A Talk by Mikhail Nakonechny
 

Since the opening of classified GULAG archives in the early 1990s, there has been  a consensus that the death toll of prisoners in the GULAG between 1930-1955 is around  1,760,000.  For well over 20 years this consensus has not been seriously challenged.


 Nakonechny's research aims to challenge this consensus through detailed analysis of an important practice that still remains largely unexplored: the early release of many prisoners "on medical grounds.”  Many of these prisoners were terminally ill, and died on the doorsteps of the camps.  Their deaths, however, were never included in official GULAG medical reports.  This allowed GULAG officials and doctors at all administrative levels to artificially reduce death rates in an attempt to avoid prosecution by the supervising authorities.


 Those who died shortly after their release, from illnesses contracted in the camps, should, of course, be considered as previously uncounted victims of the GULAG.  The actual death toll in the GULAG, and especially in some of the most deadly camps, may therefore prove to be higher than the current consensus.
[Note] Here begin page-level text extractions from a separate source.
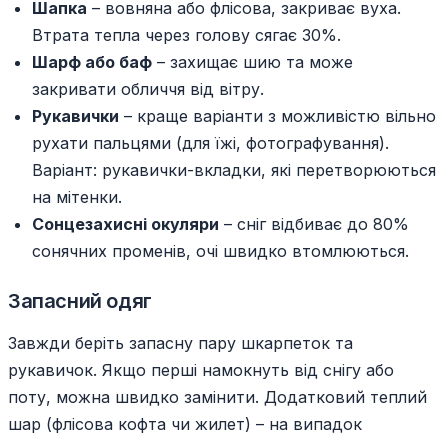
Шапка
– вовняна або флісова, закриває вуха.
Втрата тепла через голову сягає 30%.
Шарф або баф
– захищає шию та може
закривати обличчя від вітру.
Рукавички
– краще варіанти з можливістю вільно
рухати пальцями (для їжі, фотографування).
Варіант: рукавички-вкладки, які перетворюються
на мітенки.
Сонцезахисні окуляри
– сніг відбиває до 80%
сонячних променів, очі швидко втомлюються.
Запасний одяг
Завжди беріть запасну пару шкарпеток та
рукавичок. Якщо перші намокнуть від снігу або
поту, можна швидко замінити. Додатковий теплий
шар (флісова кофта чи жилет) – на випадок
Mikhail Nakonechnyi graduated from the History Department of Pskov State University and studied as a postgraduate student in the St.Petersburg Institute of History ( Russian Academy of Sciences) in 2012-2016. Currently he is a DPhil student at St.Peter's College, History Faculty, University of Oxford. Additionally, he is a Research Associate on the Carceral Archipelago project (School of History, University of Leicester).
 
Over several years Mikhail have conducted comparative statistical research on mortality in the late Imperial Russian penitentiary system under Alexander III and Nicholas II (1885-1917) and the Soviet GULAG (1930-1953) in a global international context. His other project concerns fundamental issue of reliability of official GULAG mortality statistics. He aims to clarify V.N.Zemskov's (with J.Arch Getty and G.Rittersporn) work on prisoner mortality in Soviet camps and revise current understanding of the problem through analysis of the so-called "unloading" practice (early release on medical grounds of terminally ill invalid prisoners) that allowed camp administration and doctors to artificially reduce death rates.